Esta é uma história curiosa envolvendo alguns dos maiores nomes dos diferentes lados dos quadrinhos de super-heróis: uma editora (a Marvel), um artista talentoso e premiado (John Byrne) e personagens bem famosos (os X-Men). E temos também o conceito de fanfic, que não é assim tão familiar a todos os leitores.
Vamos começar pelo significado de fanfic: é a arte feita por fãs com personagens dos quais eles não têm direitos autorais. Pode ser um texto, um desenho, um filme... ou uma história em quadrinhos, claro.
E o que dizer de John Byrne? Escritor, desenhista, arte-finalista, capista... foi um dos maiores nomes por trás das HQs de super-heróis nos anos 80 e 90. Neste período, foi fundamental para transformar os X-Men em sucesso (ao lado do roteirista Chris Claremont), criou a Tropa Alfa, redefiniu o Superman e abriu um novo caminho com suas inovadoras histórias da Mulher-Hulk.
Quando Byrne começou a trabalhar com os X-Men, ele ilustrava os roteiros de Claremont. Aos poucos, tornou-se corroteirista da revista. Naquela época, o conceito dos mutantes não havia sido banalizado. Hoje, cada vez que alguém espirra, surge um novo mutante nas páginas da Marvel, quase sempre com um poder original – como quase todos já foram utilizados, surgiram alguns bem estranhos. Este período brindou os leitores com duas das maiores sagas dos X-Men até hoje: “Fênix Negra” (que inspirou dois longas para o cinema) e “Dias de um Futuro Esquecido”. Era bem mais fácil acompanhar as histórias: havia, literalmente, centenas de mutantes a menos e o conceito de viagens no tempo ainda não havia sido desgastado.
Muita coisa rolou depois de Byrne deixar os X-Men.
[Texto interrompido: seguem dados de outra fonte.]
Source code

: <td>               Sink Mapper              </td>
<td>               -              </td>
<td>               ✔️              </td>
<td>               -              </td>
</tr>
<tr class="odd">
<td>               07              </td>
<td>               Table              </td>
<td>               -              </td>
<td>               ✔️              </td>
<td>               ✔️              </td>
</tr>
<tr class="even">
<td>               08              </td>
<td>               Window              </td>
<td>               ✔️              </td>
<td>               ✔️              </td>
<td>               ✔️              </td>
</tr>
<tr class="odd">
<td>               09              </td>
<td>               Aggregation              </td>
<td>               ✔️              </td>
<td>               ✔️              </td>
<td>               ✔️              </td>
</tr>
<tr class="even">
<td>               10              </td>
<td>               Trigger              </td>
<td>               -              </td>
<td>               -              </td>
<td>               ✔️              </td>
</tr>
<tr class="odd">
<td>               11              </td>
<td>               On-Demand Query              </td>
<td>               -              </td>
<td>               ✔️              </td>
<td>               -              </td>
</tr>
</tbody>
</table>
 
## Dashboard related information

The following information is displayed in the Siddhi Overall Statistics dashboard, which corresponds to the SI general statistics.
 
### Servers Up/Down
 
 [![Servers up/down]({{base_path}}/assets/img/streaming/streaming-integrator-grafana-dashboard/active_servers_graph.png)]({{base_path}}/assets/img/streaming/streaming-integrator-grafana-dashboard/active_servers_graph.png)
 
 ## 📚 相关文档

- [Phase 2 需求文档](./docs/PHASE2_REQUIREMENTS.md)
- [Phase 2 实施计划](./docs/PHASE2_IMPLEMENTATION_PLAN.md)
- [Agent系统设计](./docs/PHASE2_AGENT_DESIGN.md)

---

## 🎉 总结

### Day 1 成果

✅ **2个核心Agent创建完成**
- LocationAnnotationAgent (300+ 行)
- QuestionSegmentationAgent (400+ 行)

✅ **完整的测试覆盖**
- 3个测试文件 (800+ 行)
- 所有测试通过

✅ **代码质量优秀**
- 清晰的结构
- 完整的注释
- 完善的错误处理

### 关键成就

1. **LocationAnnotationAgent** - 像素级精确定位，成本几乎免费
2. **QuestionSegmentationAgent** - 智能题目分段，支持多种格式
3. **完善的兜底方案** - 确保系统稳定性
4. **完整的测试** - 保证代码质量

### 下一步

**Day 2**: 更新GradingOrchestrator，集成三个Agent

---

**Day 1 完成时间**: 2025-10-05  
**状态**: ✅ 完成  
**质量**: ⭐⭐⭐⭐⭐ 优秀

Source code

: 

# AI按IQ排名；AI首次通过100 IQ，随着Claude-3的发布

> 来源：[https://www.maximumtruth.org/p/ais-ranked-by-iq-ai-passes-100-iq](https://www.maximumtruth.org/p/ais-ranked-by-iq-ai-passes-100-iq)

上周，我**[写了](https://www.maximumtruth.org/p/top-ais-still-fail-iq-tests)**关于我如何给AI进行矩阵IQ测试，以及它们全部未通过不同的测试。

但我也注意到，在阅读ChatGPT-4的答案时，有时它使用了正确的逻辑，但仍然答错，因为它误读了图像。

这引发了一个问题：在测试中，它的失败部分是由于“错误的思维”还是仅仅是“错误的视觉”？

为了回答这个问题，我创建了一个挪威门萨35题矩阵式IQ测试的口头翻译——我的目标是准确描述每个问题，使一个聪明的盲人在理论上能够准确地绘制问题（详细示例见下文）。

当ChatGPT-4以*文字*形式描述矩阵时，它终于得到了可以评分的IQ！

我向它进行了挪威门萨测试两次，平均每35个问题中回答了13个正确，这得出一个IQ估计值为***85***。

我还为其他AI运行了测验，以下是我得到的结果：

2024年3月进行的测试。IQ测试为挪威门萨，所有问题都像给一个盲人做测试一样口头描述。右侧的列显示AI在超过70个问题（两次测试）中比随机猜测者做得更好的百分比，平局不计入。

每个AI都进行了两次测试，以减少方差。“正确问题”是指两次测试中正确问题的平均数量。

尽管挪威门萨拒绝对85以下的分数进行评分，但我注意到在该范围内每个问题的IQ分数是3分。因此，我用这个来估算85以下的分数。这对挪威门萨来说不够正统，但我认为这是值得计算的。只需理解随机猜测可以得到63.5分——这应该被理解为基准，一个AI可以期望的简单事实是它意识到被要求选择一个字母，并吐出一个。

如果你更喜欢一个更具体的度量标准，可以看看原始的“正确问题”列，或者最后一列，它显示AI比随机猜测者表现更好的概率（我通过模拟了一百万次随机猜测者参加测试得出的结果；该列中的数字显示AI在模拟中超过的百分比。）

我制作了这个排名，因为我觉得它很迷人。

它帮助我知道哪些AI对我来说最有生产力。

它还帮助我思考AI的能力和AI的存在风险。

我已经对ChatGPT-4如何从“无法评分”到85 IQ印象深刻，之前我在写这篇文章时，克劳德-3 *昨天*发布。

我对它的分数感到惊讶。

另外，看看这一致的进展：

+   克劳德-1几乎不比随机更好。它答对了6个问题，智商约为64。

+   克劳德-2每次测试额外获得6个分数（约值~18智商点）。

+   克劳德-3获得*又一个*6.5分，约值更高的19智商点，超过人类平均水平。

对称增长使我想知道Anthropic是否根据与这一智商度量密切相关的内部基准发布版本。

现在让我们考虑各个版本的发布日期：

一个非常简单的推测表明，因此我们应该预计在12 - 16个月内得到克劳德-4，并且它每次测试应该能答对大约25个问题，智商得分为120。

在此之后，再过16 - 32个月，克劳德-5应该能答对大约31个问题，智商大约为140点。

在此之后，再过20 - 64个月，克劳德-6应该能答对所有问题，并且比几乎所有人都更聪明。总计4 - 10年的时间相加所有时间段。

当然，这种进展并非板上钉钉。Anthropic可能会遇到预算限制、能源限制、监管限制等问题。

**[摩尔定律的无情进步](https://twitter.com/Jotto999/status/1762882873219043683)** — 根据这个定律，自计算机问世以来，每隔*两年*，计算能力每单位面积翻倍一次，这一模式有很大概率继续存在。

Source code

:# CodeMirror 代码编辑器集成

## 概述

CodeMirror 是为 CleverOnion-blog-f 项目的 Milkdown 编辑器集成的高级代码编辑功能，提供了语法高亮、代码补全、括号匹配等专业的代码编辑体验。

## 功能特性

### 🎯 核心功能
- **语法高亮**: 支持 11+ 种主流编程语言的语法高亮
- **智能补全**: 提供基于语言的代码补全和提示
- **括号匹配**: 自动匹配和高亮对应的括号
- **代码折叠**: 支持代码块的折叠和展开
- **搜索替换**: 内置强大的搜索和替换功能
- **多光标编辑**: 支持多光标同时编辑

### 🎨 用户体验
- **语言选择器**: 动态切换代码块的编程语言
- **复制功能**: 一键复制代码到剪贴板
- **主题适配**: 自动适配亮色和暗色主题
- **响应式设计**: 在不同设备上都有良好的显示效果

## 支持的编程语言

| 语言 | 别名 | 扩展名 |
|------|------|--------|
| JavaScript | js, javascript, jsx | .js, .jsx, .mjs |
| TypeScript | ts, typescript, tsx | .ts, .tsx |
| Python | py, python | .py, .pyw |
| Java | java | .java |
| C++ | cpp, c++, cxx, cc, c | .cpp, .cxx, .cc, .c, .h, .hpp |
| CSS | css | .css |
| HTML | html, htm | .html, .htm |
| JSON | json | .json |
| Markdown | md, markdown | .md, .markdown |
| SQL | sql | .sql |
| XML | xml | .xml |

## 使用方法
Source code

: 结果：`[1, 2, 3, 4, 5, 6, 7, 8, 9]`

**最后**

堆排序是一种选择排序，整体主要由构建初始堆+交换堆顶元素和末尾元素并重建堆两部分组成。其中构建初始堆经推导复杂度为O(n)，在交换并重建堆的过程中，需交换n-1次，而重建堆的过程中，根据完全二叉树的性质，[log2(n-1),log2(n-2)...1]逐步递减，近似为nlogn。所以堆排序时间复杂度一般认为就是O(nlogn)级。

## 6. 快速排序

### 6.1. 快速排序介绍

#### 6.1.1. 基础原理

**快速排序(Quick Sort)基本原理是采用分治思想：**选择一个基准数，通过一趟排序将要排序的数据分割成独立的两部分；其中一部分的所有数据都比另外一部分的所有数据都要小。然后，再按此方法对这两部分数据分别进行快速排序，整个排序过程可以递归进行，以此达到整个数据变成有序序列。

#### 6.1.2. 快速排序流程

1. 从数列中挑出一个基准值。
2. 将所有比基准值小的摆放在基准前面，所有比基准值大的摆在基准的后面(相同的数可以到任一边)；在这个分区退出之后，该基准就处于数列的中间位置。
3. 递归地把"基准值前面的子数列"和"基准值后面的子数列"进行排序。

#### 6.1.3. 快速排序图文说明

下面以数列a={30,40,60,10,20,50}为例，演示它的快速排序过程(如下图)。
Ciclope, o líder do grupo, conheceu um filho mais velho do que ele (coisas de viagem no tempo), e a Tempestade, colíder do grupo, conheceu um neto da idade dela, que depois não era mais neto dela (coisas de viagem no tempo e de editores indecisos). Wolverine, o herói baixinho e durão, acabou virando um homem alto e bonitão, virtualmente invencível – há uma história, horrível, em que arrancam o coração dele, mas continua vivo mesmo assim. Deus nos proteja dos maus roteirista.
Enfim, John Byrne gosta muito dos X-Men. E ele ofereceu para a Marvel ideias para uma nova revista mensal. Ele faria roteiros, desenhos e arte-final de um período específico do supergrupo mutante, no passado, antes da zona toda que virou a cronologia mutante. Ele “preencheria o branco” entre dois pontos da história, um hiato nunca mostrado. Artista e editora negociaram, mas a Marvel não comprou o projeto.
John Byrne não ligou. Ele queria contar aquelas histórias.
Conclusão: desde 2019, um artista profissional passou a criar e publicar sua própria fanfic. Com qualidade, claro, muito acima da média das fanfics normais – e de muito material profissional lançado nas grandes editoras. Byrne lança, quase que diariamente, uma página escrita e ilustrada por ele, mas sem arte-final, em seu fórum de discussão Byrne Robotics.com. Como ele não lucra com isso, o projeto, batizado de “X-Men – Elsewhen”, pode ser publicado na internet sem ser processado pela Marvel, a detentora dos direitos dos personagens. Alguns fãs nos EUA reuniram estas páginas e lançaram revistas amadoras coletando as histórias (já foram 31 edições!), enquanto outros, aqui no Brasil, traduzem para o português e as disponibilizam para quem pede.
Por quanto tempo John Byrne continuará trabalhando de graça com os X-Men? E até quando a Marvel vai deixar isso acontecer sem tomar alguma atitude? Sendo, claro, que a atitude em questão pode ser tanto entrar na Justiça contra “Elsewhen” quanto resolver a publicar com acabamento profissional. Torço por esta última opção.